▸ **Exercise 1**: In the passage about Business Rule actions on the server side, which action does the writer assume has no meaning on the server side?
▸ **Exercise 2**: Carry on the passage about running Business Rule actions on the server side, starting after its final sentence.

▸ **Quoted passage**:
Sounds great, but for some Business Rule actions the meaning of running on the server side is a bit obscure:

  1. Show error message: on client side, the save operation is prevented by the error message. Is the save operation also blocked on the server side? Does the caller receive the designated error message?
  2. Set business required: does the save operation fail if a value is not supplied for the required field on server side?
  3. Lock or unlock field: does this action actually prevent setting field value on server side?

As for the other actions, I assume the Set visibility action is meaningless on server side and also that Set field/default value actions work on both client and server side in the same manner.

▸ **Material shown**:
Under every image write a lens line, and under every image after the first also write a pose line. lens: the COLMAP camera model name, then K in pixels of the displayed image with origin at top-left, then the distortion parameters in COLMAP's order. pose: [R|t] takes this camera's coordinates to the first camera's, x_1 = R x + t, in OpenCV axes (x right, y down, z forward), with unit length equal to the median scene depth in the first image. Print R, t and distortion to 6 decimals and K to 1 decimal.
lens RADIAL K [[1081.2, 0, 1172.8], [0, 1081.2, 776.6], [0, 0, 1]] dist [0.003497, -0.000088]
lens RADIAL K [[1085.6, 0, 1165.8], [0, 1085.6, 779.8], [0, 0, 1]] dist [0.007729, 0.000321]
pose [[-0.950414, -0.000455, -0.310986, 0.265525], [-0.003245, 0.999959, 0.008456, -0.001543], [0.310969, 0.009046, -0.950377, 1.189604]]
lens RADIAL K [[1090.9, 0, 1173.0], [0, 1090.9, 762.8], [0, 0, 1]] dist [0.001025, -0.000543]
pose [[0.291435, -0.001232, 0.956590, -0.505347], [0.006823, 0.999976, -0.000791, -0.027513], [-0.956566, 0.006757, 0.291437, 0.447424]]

▸ **Task result 1**: The Set visibility action.

▸ **Task result 2**:
To test these three actions on the server side, I created and updated an Account record via the OrganizationService API in a synchronous manner while activating only the relevant Business Rule. Following are the various tests and results:

  1. Show error message

    Business Rule definition:

    Show error message action test 

    Client side test:

    Show error message action client test

    Server side test result: Account record is not created, the caller receives the designated error message

    Show error message action server test

  2. Set business required:

    Business Rule definition:

    Set business required action test

    Client side test:

    Set business required action client test

    Server side test result: Account record can not be created without specifying a value for required field

    Set business required action server test

  3. Lock or unlock field

    Business Rule definition:

    Lock or unlock field action test

    Client side test:

    Lock or unlock field action client test

    Server side test result: Account record is created successfully although the Account Number field is set to be locked by the Business Rule

    Lock or unlock field action server test

Conclusion: Show error message and Set business required actions perform on server side similar to a Plug-in. The Lock or unlock field action is meaningless on server side.

Rollup Field vs. Security Role

One of the professional benefits I gain from training Microsoft Dynamics CRM courses appears from time to time in the form of an innocent question from a student. A question which makes me stop for a moment and think… What would Mr. Spock answer to this?

Here is one: Does a Rollup field calculation take the user’s privileges into account?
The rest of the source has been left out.